[Document segment]:
---+---

The war on cancer—a status report

Editor’s Note:  This story, first published in 2004, has been updated.

Bill Snyder
Published: December, 2004

In 2004, FORTUNE magazine created a stir in the research community with a cover story entitled “Why we’re losing the war on cancer (and how to win it).”

The story’s author, Clifton Leaf, one of magazine’s executive editors and a cancer survivor, described "a dysfunctional 'cancer culture' ... that pushes ... physicians and scientists toward the goal of tiniest improvements in treatment rather than genuine breakthroughs."

Lynn Matrisian, Ph.D., (right) watches Barbara Fingleton, Ph.D., perform surgery on a mouse used in cancer research.
Photo by Dana Johnson
Leaf criticized current research efforts for "isolated (and redundant) problem-solving instead of cooperation," and for focusing on shrinking tumors instead of the more difficult problem of metastasis, which is "the thing that kills people."

Scientists interviewed for this issue of Lens disputed the “dysfunctional” label, but they said they could make faster progress if there were greater incentives for collaboration among researchers, clinicians and drug companies.

“Patients are going to benefit the most from combinational approaches,” yet current patent and regulatory constraints make it difficult to test new drugs in combination, notes Lisa Coussens, Ph.D., a cancer researcher at the University of California, San Francisco. “You have to test them as single agents and if they don’t demonstrate efficacy, they’re not going to go any further.”

Junior faculty also are discouraged from collaborating with each other because they have to demonstrate independence in order to be promoted and win research grants, Coussens says. Yet that’s exactly what’s needed to make progress, maintains Ernest Hawk, M.D., MPH, vice president for cancer prevention and population sciences at the University of Texas M.D. Anderson Cancer Center in Houston.

“I’m not talking revolution here, but it’s something the whole culture needs to take a look at,” says Hawk, who formerly lead gastrointestinal research in the National Cancer Institute’s Division of Cancer Prevention. “Getting researchers working together rather than quite so independently will reduce redundancy and perhaps maximize the effort we’re putting forward.”

Toward that end, the NCI is serving as a “catalyst”—bringing scientists from diverse fields together to develop new research strategies, and pursuing partnerships with pharmaceutical companies to hasten drug discovery and development.

---+---

[Data extracts]:
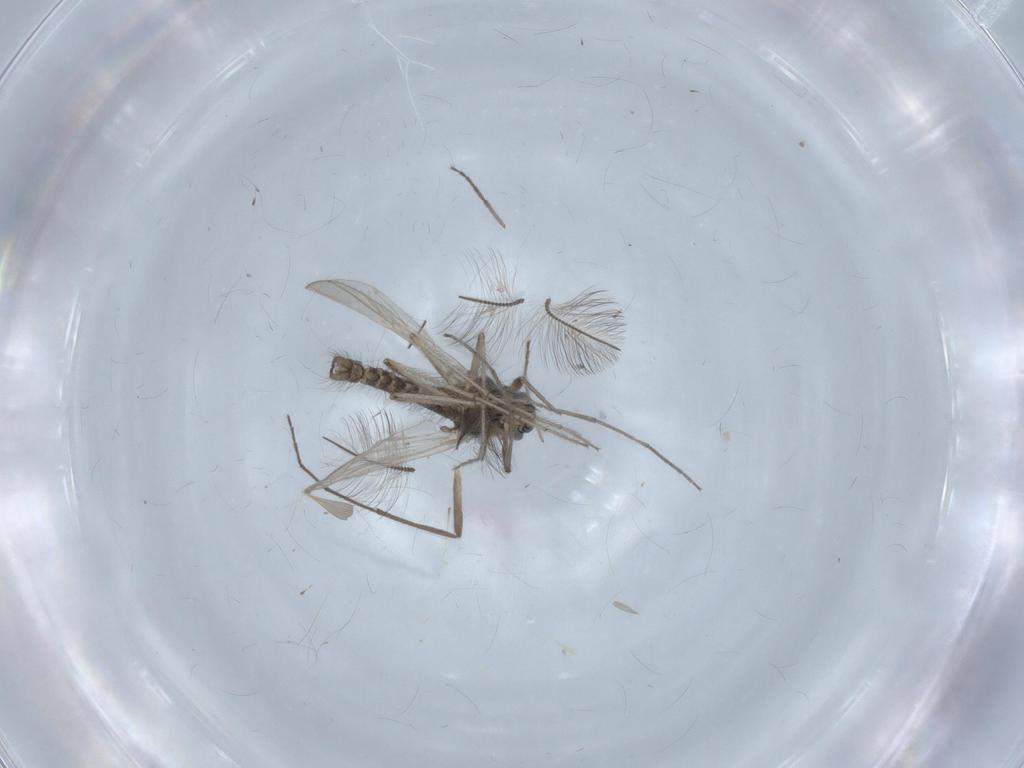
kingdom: Animalia
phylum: Arthropoda
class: Insecta
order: Diptera
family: Chironomidae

---+---

[Exercise instructions]:
• A. In the cancer status report:
(i) Which magazine ran the 2004 cover story about losing the war on cancer?
(ii) At which university is Lisa Coussens a cancer researcher?
(iii) In which National Cancer Institute division did Ernest Hawk formerly lead gastrointestinal research?
• B. Can you reproduce the cancer status report from "Editor’s Note:  This" up to and including "in cancer research."?
Rely only on the cancer status report, not on the material.

[Answers by item]:
• A.
(i) FORTUNE
(ii) The University of California, San Francisco
(iii) The Division of Cancer Prevention

• B.
Editor’s Note:  This story, first published in 2004, has been updated.

Bill Snyder
Published: December, 2004

In 2004, FORTUNE magazine created a stir in the research community with a cover story entitled “Why we’re losing the war on cancer (and how to win it).”

The story’s author, Clifton Leaf, one of magazine’s executive editors and a cancer survivor, described "a dysfunctional 'cancer culture' ... that pushes ... physicians and scientists toward the goal of tiniest improvements in treatment rather than genuine breakthroughs."

Lynn Matrisian, Ph.D., (right) watches Barbara Fingleton, Ph.D., perform surgery on a mouse used in cancer research.